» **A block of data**

============================================================

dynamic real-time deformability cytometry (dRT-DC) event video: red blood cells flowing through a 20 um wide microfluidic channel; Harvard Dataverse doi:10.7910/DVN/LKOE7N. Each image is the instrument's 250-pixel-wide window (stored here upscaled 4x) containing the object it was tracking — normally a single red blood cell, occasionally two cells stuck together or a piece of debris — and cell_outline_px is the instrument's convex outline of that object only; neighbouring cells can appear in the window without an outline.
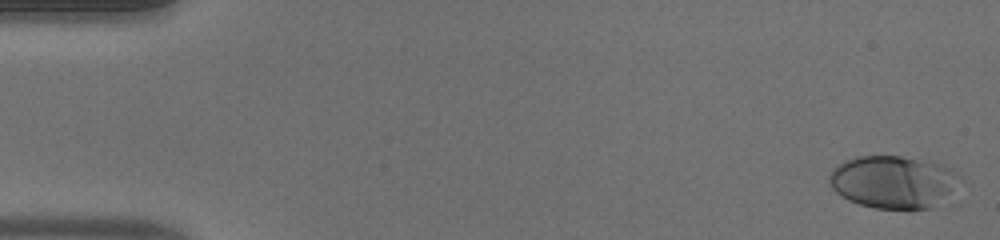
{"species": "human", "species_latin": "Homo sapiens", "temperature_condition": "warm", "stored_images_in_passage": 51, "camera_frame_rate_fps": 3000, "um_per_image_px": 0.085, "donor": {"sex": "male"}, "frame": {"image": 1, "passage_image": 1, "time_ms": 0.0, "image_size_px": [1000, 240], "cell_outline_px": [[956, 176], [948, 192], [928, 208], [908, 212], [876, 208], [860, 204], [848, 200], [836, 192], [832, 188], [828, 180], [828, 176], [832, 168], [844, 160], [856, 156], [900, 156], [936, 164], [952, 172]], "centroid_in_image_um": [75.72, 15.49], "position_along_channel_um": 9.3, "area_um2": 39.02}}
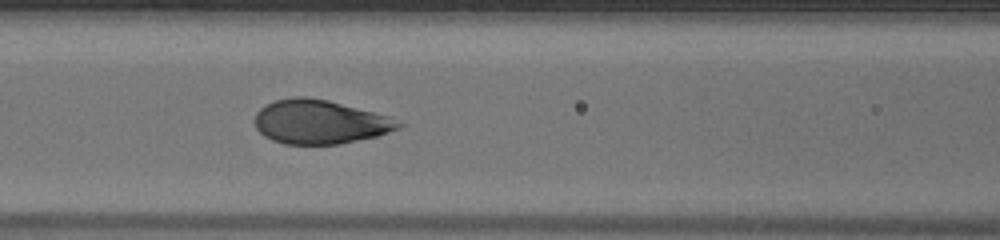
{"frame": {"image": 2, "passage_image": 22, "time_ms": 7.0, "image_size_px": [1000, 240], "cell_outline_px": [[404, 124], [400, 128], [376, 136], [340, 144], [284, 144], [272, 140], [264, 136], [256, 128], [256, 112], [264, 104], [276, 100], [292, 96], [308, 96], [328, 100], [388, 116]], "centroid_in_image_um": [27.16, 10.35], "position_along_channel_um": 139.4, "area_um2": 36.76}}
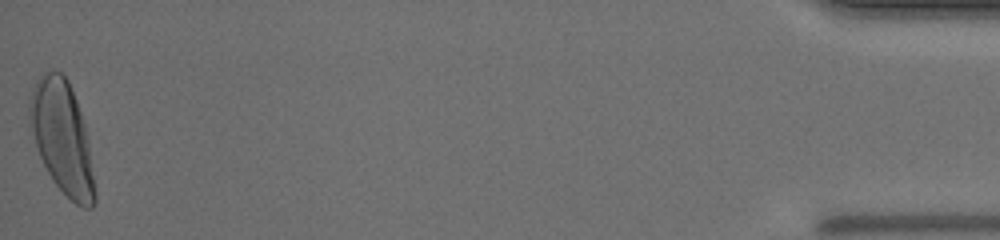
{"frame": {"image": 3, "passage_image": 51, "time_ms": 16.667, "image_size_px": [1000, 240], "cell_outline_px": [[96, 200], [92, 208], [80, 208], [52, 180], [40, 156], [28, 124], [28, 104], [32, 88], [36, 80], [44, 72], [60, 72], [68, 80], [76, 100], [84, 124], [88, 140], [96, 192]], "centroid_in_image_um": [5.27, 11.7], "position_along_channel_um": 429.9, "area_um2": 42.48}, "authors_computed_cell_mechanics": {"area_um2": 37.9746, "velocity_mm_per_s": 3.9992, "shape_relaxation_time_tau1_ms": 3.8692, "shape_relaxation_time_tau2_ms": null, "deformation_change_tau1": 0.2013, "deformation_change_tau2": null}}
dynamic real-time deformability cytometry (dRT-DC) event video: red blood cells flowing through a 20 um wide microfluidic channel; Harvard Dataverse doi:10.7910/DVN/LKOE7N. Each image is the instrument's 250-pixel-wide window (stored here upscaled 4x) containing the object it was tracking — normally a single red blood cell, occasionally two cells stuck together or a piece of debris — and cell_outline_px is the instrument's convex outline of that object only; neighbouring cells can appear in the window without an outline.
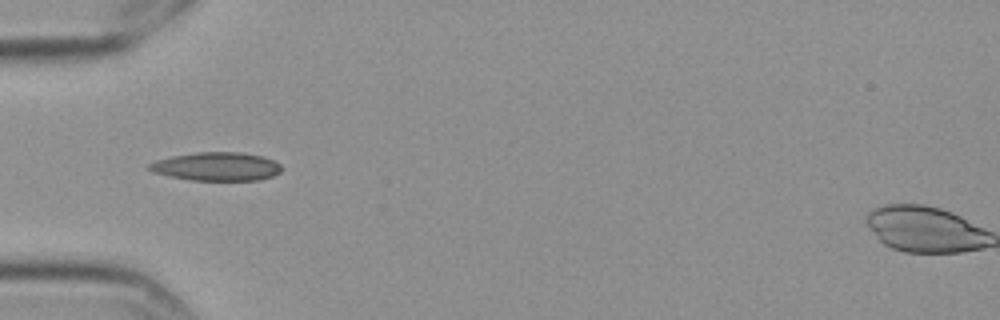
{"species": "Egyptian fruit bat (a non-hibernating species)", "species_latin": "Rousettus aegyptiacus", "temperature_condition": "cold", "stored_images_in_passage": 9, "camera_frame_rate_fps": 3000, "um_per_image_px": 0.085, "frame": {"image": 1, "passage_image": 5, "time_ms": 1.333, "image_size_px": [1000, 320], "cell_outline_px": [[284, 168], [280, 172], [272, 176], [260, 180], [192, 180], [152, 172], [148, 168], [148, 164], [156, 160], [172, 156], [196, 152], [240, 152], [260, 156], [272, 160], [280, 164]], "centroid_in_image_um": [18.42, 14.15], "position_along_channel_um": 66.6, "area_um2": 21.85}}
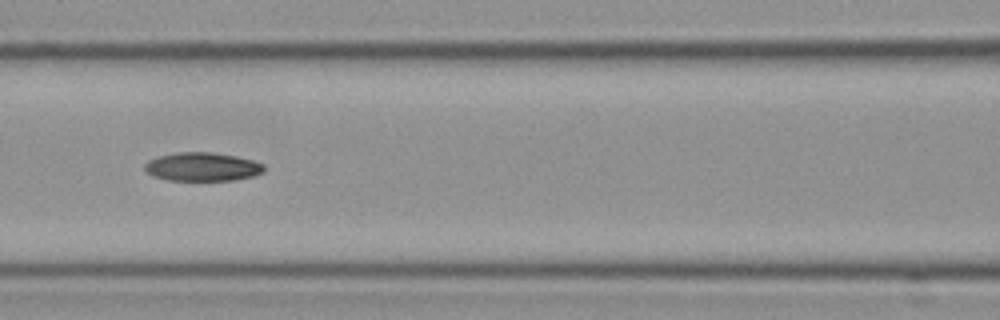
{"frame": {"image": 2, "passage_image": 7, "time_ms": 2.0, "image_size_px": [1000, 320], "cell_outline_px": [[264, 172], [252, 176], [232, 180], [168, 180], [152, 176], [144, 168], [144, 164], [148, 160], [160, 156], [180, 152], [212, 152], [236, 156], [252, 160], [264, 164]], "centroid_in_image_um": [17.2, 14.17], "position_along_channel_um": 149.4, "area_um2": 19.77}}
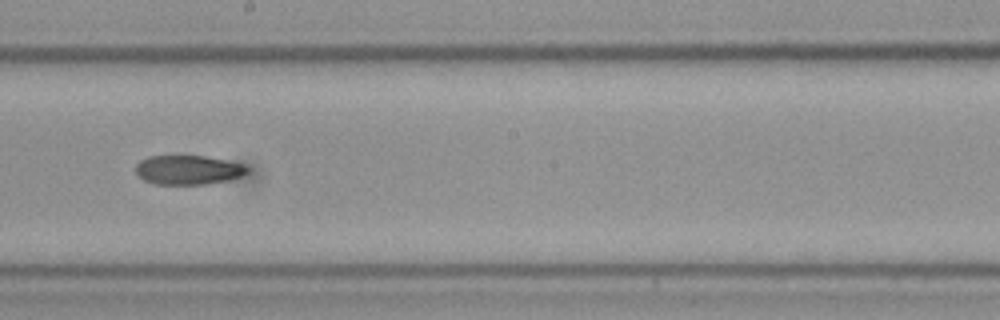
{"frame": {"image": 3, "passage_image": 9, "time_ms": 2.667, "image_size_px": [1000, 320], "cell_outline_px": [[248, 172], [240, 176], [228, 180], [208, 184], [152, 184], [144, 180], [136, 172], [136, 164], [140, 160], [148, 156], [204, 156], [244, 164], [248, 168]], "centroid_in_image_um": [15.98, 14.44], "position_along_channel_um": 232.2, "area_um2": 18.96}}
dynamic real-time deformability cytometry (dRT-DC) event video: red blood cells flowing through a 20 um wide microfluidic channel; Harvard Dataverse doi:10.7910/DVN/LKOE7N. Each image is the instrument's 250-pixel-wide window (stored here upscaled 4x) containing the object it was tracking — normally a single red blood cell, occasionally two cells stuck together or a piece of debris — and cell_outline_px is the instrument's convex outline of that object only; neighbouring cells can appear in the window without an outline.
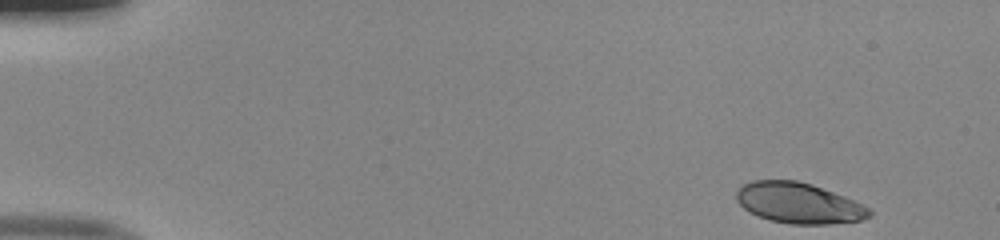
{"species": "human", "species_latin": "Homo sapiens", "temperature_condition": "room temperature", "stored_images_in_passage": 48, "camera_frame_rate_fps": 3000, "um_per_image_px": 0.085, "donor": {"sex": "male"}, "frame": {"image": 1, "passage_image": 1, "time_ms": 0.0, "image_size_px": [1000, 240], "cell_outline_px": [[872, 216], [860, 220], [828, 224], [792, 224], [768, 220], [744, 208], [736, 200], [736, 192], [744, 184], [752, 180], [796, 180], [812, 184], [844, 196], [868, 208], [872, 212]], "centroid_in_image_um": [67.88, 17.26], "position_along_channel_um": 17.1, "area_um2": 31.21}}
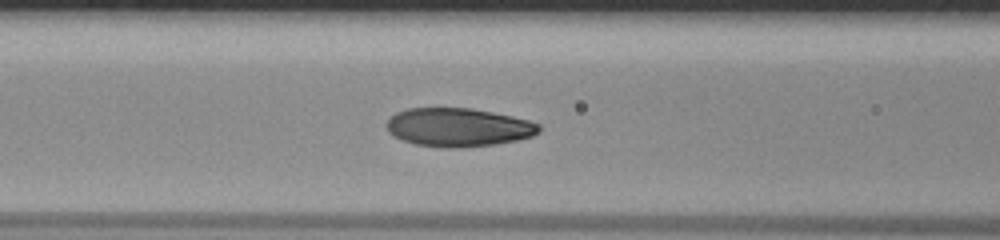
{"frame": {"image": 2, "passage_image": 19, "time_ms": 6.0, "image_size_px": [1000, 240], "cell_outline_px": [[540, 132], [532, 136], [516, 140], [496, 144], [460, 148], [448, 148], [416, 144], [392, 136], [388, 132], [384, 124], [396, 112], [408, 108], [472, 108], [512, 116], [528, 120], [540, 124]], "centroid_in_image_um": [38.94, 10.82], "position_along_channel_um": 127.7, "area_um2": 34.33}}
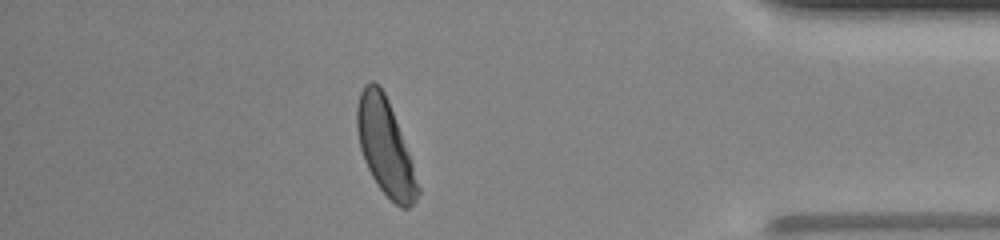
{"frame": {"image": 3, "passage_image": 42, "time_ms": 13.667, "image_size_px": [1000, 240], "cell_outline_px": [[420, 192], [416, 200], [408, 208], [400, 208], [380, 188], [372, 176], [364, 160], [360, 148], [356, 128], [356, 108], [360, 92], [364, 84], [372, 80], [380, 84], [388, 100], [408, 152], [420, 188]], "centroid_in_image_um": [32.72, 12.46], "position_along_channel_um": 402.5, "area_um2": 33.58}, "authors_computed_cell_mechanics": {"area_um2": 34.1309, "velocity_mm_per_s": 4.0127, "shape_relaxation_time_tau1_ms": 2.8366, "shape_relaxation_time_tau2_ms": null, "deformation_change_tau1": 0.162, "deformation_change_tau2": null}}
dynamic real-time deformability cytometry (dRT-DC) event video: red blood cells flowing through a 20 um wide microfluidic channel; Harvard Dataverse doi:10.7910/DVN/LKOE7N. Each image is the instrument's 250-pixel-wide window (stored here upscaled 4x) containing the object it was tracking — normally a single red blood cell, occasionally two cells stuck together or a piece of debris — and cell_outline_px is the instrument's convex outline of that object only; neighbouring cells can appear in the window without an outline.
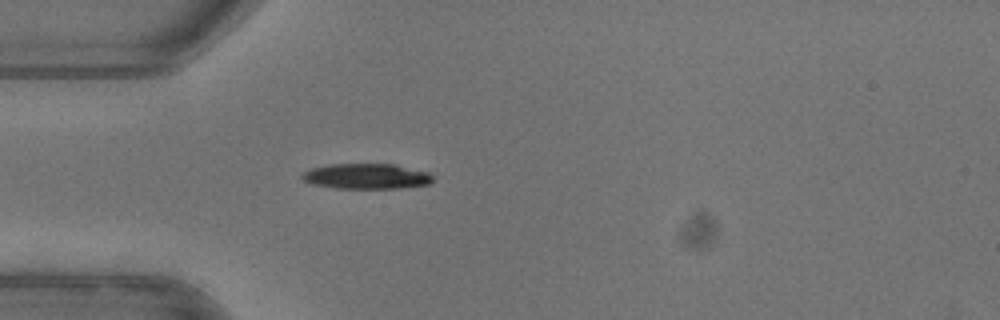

============================================================

» **WHAT THE TASK ASKS**
Reproduce the listing word for word and omit its pictures.

» **TASK SOLUTION**
dynamic real-time deformability cytometry (dRT-DC) event video: red blood cells flowing through a 20 um wide microfluidic channel; Harvard Dataverse doi:10.7910/DVN/LKOE7N. Each image is the instrument's 250-pixel-wide window (stored here upscaled 4x) containing the object it was tracking — normally a single red blood cell, occasionally two cells stuck together or a piece of debris — and cell_outline_px is the instrument's convex outline of that object only; neighbouring cells can appear in the window without an outline.
{"species": "human", "species_latin": "Homo sapiens", "temperature_condition": "warm", "stored_images_in_passage": 51, "camera_frame_rate_fps": 3000, "um_per_image_px": 0.085, "donor": {"sex": "male"}, "frame": {"image": 1, "passage_image": 1, "time_ms": 0.0, "image_size_px": [1000, 240], "cell_outline_px": [[956, 176], [948, 192], [928, 208], [908, 212], [876, 208], [860, 204], [848, 200], [836, 192], [832, 188], [828, 180], [828, 176], [832, 168], [844, 160], [856, 156], [900, 156], [936, 164], [952, 172]], "centroid_in_image_um": [75.72, 15.49], "position_along_channel_um": 9.3, "area_um2": 39.02}}
{"frame": {"image": 2, "passage_image": 22, "time_ms": 7.0, "image_size_px": [1000, 240], "cell_outline_px": [[404, 124], [400, 128], [376, 136], [340, 144], [284, 144], [272, 140], [264, 136], [256, 128], [256, 112], [264, 104], [276, 100], [292, 96], [308, 96], [328, 100], [388, 116]], "centroid_in_image_um": [27.16, 10.35], "position_along_channel_um": 139.4, "area_um2": 36.76}}
{"frame": {"image": 3, "passage_image": 51, "time_ms": 16.667, "image_size_px": [1000, 240], "cell_outline_px": [[96, 200], [92, 208], [80, 208], [52, 180], [40, 156], [28, 124], [28, 104], [32, 88], [36, 80], [44, 72], [60, 72], [68, 80], [76, 100], [84, 124], [88, 140], [96, 192]], "centroid_in_image_um": [5.27, 11.7], "position_along_channel_um": 429.9, "area_um2": 42.48}, "authors_computed_cell_mechanics": {"area_um2": 37.9746, "velocity_mm_per_s": 3.9992, "shape_relaxation_time_tau1_ms": 3.8692, "shape_relaxation_time_tau2_ms": null, "deformation_change_tau1": 0.2013, "deformation_change_tau2": null}}
dynamic real-time deformability cytometry (dRT-DC) event video: red blood cells flowing through a 20 um wide microfluidic channel; Harvard Dataverse doi:10.7910/DVN/LKOE7N. Each image is the instrument's 250-pixel-wide window (stored here upscaled 4x) containing the object it was tracking — normally a single red blood cell, occasionally two cells stuck together or a piece of debris — and cell_outline_px is the instrument's convex outline of that object only; neighbouring cells can appear in the window without an outline.
{"species": "Egyptian fruit bat (a non-hibernating species)", "species_latin": "Rousettus aegyptiacus", "temperature_condition": "cold", "stored_images_in_passage": 9, "camera_frame_rate_fps": 3000, "um_per_image_px": 0.085, "frame": {"image": 1, "passage_image": 5, "time_ms": 1.333, "image_size_px": [1000, 320], "cell_outline_px": [[284, 168], [280, 172], [272, 176], [260, 180], [192, 180], [152, 172], [148, 168], [148, 164], [156, 160], [172, 156], [196, 152], [240, 152], [260, 156], [272, 160], [280, 164]], "centroid_in_image_um": [18.42, 14.15], "position_along_channel_um": 66.6, "area_um2": 21.85}}
{"frame": {"image": 2, "passage_image": 7, "time_ms": 2.0, "image_size_px": [1000, 320], "cell_outline_px": [[264, 172], [252, 176], [232, 180], [168, 180], [152, 176], [144, 168], [144, 164], [148, 160], [160, 156], [180, 152], [212, 152], [236, 156], [252, 160], [264, 164]], "centroid_in_image_um": [17.2, 14.17], "position_along_channel_um": 149.4, "area_um2": 19.77}}
{"frame": {"image": 3, "passage_image": 9, "time_ms": 2.667, "image_size_px": [1000, 320], "cell_outline_px": [[248, 172], [240, 176], [228, 180], [208, 184], [152, 184], [144, 180], [136, 172], [136, 164], [140, 160], [148, 156], [204, 156], [244, 164], [248, 168]], "centroid_in_image_um": [15.98, 14.44], "position_along_channel_um": 232.2, "area_um2": 18.96}}
dynamic real-time deformability cytometry (dRT-DC) event video: red blood cells flowing through a 20 um wide microfluidic channel; Harvard Dataverse doi:10.7910/DVN/LKOE7N. Each image is the instrument's 250-pixel-wide window (stored here upscaled 4x) containing the object it was tracking — normally a single red blood cell, occasionally two cells stuck together or a piece of debris — and cell_outline_px is the instrument's convex outline of that object only; neighbouring cells can appear in the window without an outline.
{"species": "human", "species_latin": "Homo sapiens", "temperature_condition": "room temperature", "stored_images_in_passage": 48, "camera_frame_rate_fps": 3000, "um_per_image_px": 0.085, "donor": {"sex": "male"}, "frame": {"image": 1, "passage_image": 1, "time_ms": 0.0, "image_size_px": [1000, 240], "cell_outline_px": [[872, 216], [860, 220], [828, 224], [792, 224], [768, 220], [744, 208], [736, 200], [736, 192], [744, 184], [752, 180], [796, 180], [812, 184], [844, 196], [868, 208], [872, 212]], "centroid_in_image_um": [67.88, 17.26], "position_along_channel_um": 17.1, "area_um2": 31.21}}
{"frame": {"image": 2, "passage_image": 19, "time_ms": 6.0, "image_size_px": [1000, 240], "cell_outline_px": [[540, 132], [532, 136], [516, 140], [496, 144], [460, 148], [448, 148], [416, 144], [392, 136], [388, 132], [384, 124], [396, 112], [408, 108], [472, 108], [512, 116], [528, 120], [540, 124]], "centroid_in_image_um": [38.94, 10.82], "position_along_channel_um": 127.7, "area_um2": 34.33}}
{"frame": {"image": 3, "passage_image": 42, "time_ms": 13.667, "image_size_px": [1000, 240], "cell_outline_px": [[420, 192], [416, 200], [408, 208], [400, 208], [380, 188], [372, 176], [364, 160], [360, 148], [356, 128], [356, 108], [360, 92], [364, 84], [372, 80], [380, 84], [388, 100], [408, 152], [420, 188]], "centroid_in_image_um": [32.72, 12.46], "position_along_channel_um": 402.5, "area_um2": 33.58}, "authors_computed_cell_mechanics": {"area_um2": 34.1309, "velocity_mm_per_s": 4.0127, "shape_relaxation_time_tau1_ms": 2.8366, "shape_relaxation_time_tau2_ms": null, "deformation_change_tau1": 0.162, "deformation_change_tau2": null}}
dynamic real-time deformability cytometry (dRT-DC) event video: red blood cells flowing through a 20 um wide microfluidic channel; Harvard Dataverse doi:10.7910/DVN/LKOE7N. Each image is the instrument's 250-pixel-wide window (stored here upscaled 4x) containing the object it was tracking — normally a single red blood cell, occasionally two cells stuck together or a piece of debris — and cell_outline_px is the instrument's convex outline of that object only; neighbouring cells can appear in the window without an outline.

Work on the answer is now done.